## Problem requirements
Reproduce the records that follow in full, excluding any picture they contain.

Start of Record excerpts

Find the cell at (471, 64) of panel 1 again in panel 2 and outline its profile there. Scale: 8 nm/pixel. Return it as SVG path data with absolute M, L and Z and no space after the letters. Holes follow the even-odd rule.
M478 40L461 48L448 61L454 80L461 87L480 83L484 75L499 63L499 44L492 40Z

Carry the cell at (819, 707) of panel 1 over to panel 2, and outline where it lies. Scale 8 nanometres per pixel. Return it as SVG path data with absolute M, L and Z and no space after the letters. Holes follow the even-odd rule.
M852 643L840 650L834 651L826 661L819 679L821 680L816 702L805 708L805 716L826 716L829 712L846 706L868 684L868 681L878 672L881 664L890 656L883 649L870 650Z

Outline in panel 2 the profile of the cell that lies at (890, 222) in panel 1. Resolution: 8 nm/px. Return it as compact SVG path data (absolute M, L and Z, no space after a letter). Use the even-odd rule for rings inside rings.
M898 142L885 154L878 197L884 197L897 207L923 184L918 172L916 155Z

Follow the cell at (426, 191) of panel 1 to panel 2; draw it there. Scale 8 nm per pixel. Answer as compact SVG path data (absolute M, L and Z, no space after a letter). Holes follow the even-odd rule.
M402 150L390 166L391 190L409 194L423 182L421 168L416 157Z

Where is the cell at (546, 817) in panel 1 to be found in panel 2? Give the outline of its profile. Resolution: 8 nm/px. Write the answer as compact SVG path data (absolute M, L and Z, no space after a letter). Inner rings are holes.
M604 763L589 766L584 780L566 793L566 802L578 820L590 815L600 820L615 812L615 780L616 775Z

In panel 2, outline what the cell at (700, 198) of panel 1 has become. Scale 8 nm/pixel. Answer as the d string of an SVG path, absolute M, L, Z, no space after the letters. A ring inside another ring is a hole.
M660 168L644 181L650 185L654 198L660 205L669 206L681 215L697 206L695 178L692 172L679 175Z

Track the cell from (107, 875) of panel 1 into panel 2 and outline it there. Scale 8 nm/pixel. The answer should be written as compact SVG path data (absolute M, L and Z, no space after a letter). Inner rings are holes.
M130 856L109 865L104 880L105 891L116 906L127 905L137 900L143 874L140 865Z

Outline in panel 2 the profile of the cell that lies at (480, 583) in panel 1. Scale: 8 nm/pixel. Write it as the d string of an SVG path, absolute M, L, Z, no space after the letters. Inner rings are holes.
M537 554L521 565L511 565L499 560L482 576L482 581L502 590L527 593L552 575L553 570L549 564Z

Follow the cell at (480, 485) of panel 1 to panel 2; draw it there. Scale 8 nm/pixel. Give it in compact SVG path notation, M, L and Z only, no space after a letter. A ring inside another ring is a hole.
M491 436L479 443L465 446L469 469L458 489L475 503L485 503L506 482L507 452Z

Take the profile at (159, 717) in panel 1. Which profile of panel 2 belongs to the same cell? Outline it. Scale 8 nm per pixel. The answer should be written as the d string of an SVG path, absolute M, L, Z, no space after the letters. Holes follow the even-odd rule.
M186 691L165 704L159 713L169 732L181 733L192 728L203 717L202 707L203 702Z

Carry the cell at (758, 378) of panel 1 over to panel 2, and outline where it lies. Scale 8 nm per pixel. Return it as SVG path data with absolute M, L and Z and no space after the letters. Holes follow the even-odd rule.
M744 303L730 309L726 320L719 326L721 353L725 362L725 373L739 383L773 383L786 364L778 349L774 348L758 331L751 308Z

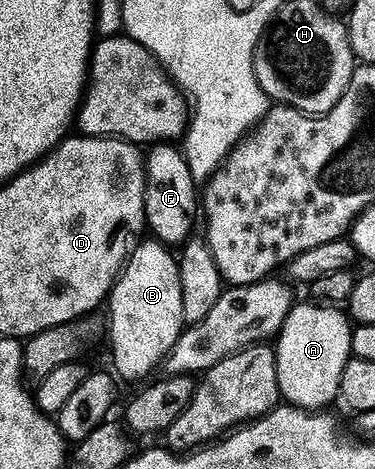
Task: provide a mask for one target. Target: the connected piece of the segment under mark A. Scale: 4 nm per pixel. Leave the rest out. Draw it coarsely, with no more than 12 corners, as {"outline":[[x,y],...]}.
{"outline":[[295,302],[276,336],[287,404],[326,409],[352,358],[337,306]]}

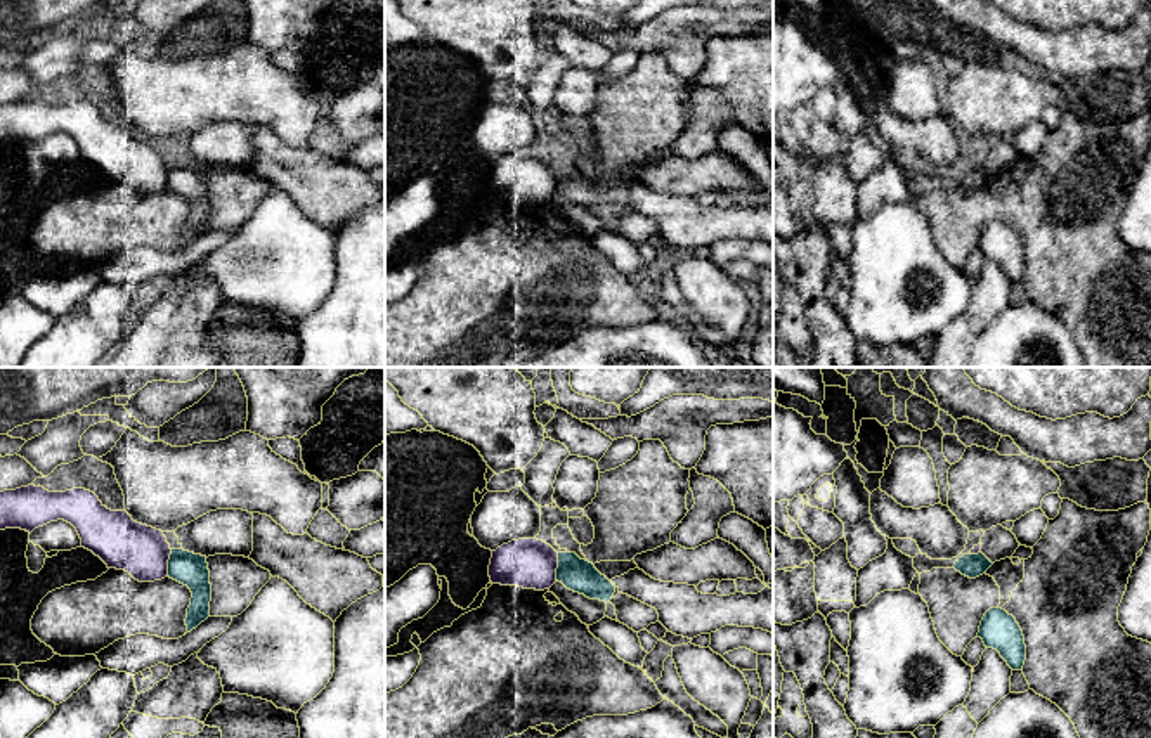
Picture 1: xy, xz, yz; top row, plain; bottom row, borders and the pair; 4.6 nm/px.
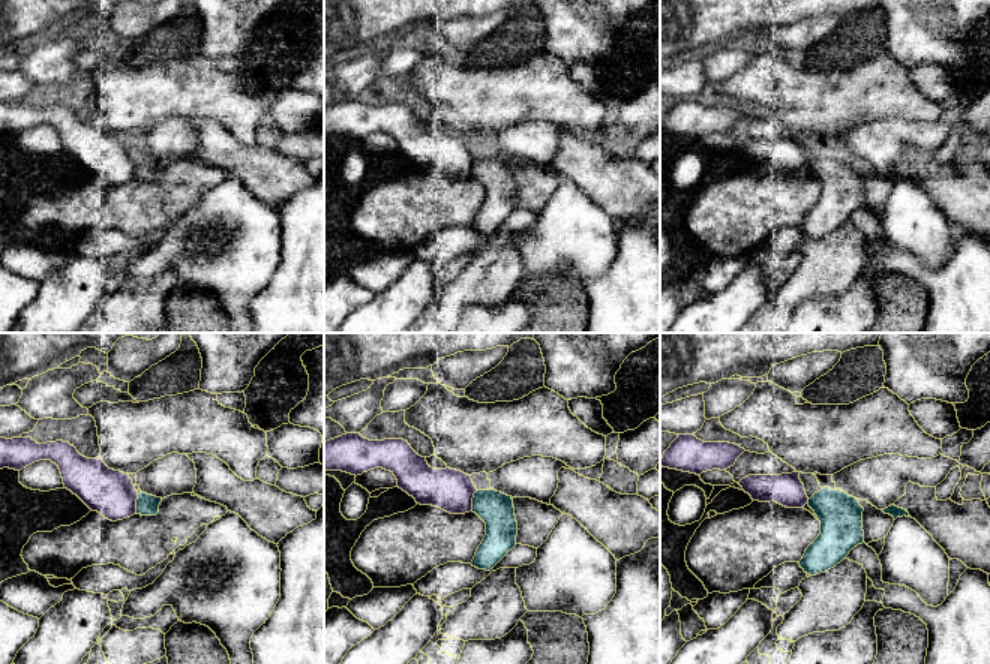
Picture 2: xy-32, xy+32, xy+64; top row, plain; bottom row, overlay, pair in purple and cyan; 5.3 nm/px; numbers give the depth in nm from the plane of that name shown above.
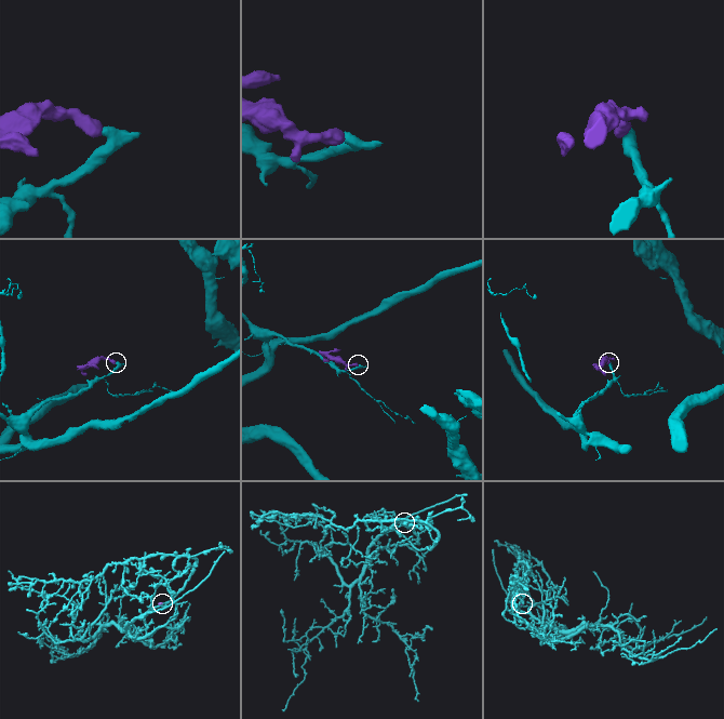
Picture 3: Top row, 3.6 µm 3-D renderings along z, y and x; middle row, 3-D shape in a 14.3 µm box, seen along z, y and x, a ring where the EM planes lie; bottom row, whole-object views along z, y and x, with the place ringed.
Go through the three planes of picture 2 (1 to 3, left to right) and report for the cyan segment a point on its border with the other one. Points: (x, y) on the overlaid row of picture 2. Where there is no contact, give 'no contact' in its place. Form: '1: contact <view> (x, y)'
1: contact xy-32 (135, 504)
2: contact xy+32 (471, 501)
3: contact xy+64 (807, 501)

End of Record excerpts

## Response to the exercise
Find the cell at (471, 64) of panel 1 again in panel 2 and outline its profile there. Scale: 8 nm/pixel. Return it as SVG path data with absolute M, L and Z and no space after the letters. Holes follow the even-odd rule.
M478 40L461 48L448 61L454 80L461 87L480 83L484 75L499 63L499 44L492 40Z

Carry the cell at (819, 707) of panel 1 over to panel 2, and outline where it lies. Scale 8 nanometres per pixel. Return it as SVG path data with absolute M, L and Z and no space after the letters. Holes follow the even-odd rule.
M852 643L840 650L834 651L826 661L819 679L821 680L816 702L805 708L805 716L826 716L829 712L846 706L868 684L868 681L878 672L881 664L890 656L883 649L870 650Z

Outline in panel 2 the profile of the cell that lies at (890, 222) in panel 1. Resolution: 8 nm/px. Return it as compact SVG path data (absolute M, L and Z, no space after a letter). Use the even-odd rule for rings inside rings.
M898 142L885 154L878 197L884 197L897 207L923 184L918 172L916 155Z

Follow the cell at (426, 191) of panel 1 to panel 2; draw it there. Scale 8 nm per pixel. Answer as compact SVG path data (absolute M, L and Z, no space after a letter). Holes follow the even-odd rule.
M402 150L390 166L391 190L409 194L423 182L421 168L416 157Z

Where is the cell at (546, 817) in panel 1 to be found in panel 2? Give the outline of its profile. Resolution: 8 nm/px. Write the answer as compact SVG path data (absolute M, L and Z, no space after a letter). Inner rings are holes.
M604 763L589 766L584 780L566 793L566 802L578 820L590 815L600 820L615 812L615 780L616 775Z

In panel 2, outline what the cell at (700, 198) of panel 1 has become. Scale 8 nm/pixel. Answer as the d string of an SVG path, absolute M, L, Z, no space after the letters. A ring inside another ring is a hole.
M660 168L644 181L650 185L654 198L660 205L669 206L681 215L697 206L695 178L692 172L679 175Z

Track the cell from (107, 875) of panel 1 into panel 2 and outline it there. Scale 8 nm/pixel. The answer should be written as compact SVG path data (absolute M, L and Z, no space after a letter). Inner rings are holes.
M130 856L109 865L104 880L105 891L116 906L127 905L137 900L143 874L140 865Z

Outline in panel 2 the profile of the cell that lies at (480, 583) in panel 1. Scale: 8 nm/pixel. Write it as the d string of an SVG path, absolute M, L, Z, no space after the letters. Inner rings are holes.
M537 554L521 565L511 565L499 560L482 576L482 581L502 590L527 593L552 575L553 570L549 564Z

Follow the cell at (480, 485) of panel 1 to panel 2; draw it there. Scale 8 nm/pixel. Give it in compact SVG path notation, M, L and Z only, no space after a letter. A ring inside another ring is a hole.
M491 436L479 443L465 446L469 469L458 489L475 503L485 503L506 482L507 452Z

Take the profile at (159, 717) in panel 1. Which profile of panel 2 belongs to the same cell? Outline it. Scale 8 nm per pixel. The answer should be written as the d string of an SVG path, absolute M, L, Z, no space after the letters. Holes follow the even-odd rule.
M186 691L165 704L159 713L169 732L181 733L192 728L203 717L202 707L203 702Z

Carry the cell at (758, 378) of panel 1 over to panel 2, and outline where it lies. Scale 8 nm per pixel. Return it as SVG path data with absolute M, L and Z and no space after the letters. Holes follow the even-odd rule.
M744 303L730 309L726 320L719 326L721 353L725 362L725 373L739 383L773 383L786 364L778 349L774 348L758 331L751 308Z

Task: provide a mask for one target. Target: the connected piece of the segment under mark A. Scale: 4 nm per pixel. Leave the rest out. Draw it coarsely, with no more than 12 corners, as {"outline":[[x,y],...]}.
{"outline":[[295,302],[276,336],[287,404],[326,409],[352,358],[337,306]]}

Picture 1: xy, xz, yz; top row, plain; bottom row, borders and the pair; 4.6 nm/px.
Picture 2: xy-32, xy+32, xy+64; top row, plain; bottom row, overlay, pair in purple and cyan; 5.3 nm/px; numbers give the depth in nm from the plane of that name shown above.
Picture 3: Top row, 3.6 µm 3-D renderings along z, y and x; middle row, 3-D shape in a 14.3 µm box, seen along z, y and x, a ring where the EM planes lie; bottom row, whole-object views along z, y and x, with the place ringed.
Go through the three planes of picture 2 (1 to 3, left to right) and report for the cyan segment a point on its border with the other one. Points: (x, y) on the overlaid row of picture 2. Where there is no contact, give 'no contact' in its place. Form: '1: contact <view> (x, y)'
1: contact xy-32 (135, 504)
2: contact xy+32 (471, 501)
3: contact xy+64 (807, 501)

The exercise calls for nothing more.